Trent Tipple – Live Blog
I don’t feel entirely comfortable blogging about Trent Tipple’s talk. I’ve always wrestled with the statement ‘there’s a grief that can’t be spoken.’ Some days, I think: of course I can pick my words and punctuate them in the right order and eventually (days, months, years, however long) say or write something that captures it in full. On other days, I think: nothing I can ever pen on paper or voice aloud to a friend or a room of 600 strangers will ever capture what it was like to lose my dad. Unexpectedly, out of nowhere, he was dead. As I listen to Trent’s talk as I type this, and hear him read aloud what his young son wrote about the first time Trent collapsed while on holiday —“he was wheeled out on a gurney … hundreds of people were watching … they were driving like it was murder … later we found out he had brain cancer”–I have to admit I keep thinking about how I want Trent to give me an answer. Trent, should we keep trying to find the right story, the right words, the right way to speak about grief? Or should we step back and decide it’s never going to be within our grasp? Please tell me.
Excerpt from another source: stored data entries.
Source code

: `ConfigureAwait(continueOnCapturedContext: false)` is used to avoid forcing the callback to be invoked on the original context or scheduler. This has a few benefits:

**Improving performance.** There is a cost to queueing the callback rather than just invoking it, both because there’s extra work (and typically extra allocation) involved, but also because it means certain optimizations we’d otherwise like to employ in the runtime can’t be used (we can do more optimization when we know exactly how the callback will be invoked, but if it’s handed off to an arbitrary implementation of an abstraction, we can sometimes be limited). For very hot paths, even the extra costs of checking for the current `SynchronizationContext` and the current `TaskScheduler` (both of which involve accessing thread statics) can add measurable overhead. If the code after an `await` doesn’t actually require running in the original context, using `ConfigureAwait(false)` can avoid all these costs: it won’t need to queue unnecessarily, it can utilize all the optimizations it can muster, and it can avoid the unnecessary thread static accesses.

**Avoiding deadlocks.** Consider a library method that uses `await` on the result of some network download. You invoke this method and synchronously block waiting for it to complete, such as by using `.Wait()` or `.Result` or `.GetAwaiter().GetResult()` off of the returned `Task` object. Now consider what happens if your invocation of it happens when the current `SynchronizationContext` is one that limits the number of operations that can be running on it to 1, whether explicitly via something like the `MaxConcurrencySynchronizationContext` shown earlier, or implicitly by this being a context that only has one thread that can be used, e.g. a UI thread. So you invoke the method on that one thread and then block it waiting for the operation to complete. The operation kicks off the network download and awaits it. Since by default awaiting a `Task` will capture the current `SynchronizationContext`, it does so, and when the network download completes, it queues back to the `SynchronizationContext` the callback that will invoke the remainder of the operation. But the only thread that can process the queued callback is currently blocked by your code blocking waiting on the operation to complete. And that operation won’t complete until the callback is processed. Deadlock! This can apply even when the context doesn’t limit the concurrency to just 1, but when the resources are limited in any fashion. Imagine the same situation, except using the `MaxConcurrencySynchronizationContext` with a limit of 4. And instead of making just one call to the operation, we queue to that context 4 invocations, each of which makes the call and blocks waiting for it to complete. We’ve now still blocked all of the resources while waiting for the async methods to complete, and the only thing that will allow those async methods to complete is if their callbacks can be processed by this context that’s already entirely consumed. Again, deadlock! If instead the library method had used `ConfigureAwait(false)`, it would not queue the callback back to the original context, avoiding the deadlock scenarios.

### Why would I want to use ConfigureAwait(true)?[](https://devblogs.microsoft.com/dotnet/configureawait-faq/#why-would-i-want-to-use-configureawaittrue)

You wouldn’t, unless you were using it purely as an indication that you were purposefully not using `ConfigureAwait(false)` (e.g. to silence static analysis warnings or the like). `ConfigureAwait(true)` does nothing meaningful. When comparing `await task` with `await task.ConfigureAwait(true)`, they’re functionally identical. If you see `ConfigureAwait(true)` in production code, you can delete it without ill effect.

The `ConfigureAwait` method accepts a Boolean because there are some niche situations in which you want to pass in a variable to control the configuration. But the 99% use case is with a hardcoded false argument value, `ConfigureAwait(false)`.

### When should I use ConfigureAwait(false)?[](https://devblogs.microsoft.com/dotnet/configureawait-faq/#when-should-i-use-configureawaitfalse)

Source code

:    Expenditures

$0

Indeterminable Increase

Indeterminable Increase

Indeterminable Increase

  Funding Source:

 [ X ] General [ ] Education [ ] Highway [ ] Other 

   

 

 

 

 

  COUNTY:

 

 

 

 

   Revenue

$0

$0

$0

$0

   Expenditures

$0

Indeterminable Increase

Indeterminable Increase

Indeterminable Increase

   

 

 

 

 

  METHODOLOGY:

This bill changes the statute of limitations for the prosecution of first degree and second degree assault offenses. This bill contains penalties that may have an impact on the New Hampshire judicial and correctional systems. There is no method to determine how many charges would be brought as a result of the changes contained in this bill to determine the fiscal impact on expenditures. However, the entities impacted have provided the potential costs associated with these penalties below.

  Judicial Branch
So Trent didn’t answer that question (duh, he didn’t know I asked it … in my head), but I liked what he had to say all that same and I am so very glad that he is still around. “I hope that by hearing my story that you all realize that there have been so many people who played a significant role in your life,” I hear Trent say, “They didn’t have to, but they chose to because they cared about you.” He asked us to identify those people, to reach out to them and let them know what they’ve meant to us. I think the continuous realization of this suggestion is a way better thing for me to focus on. And maybe that’s where the ‘there’s a grief that can’t be spoken’ idea comes from: the medical scares of our past, and the face-to-face moments in time with mortality, are what fuels our discussions. It’s the energy that keeps us going, for better and, yeah, often for way worse, but the going part is sure a damn good ride.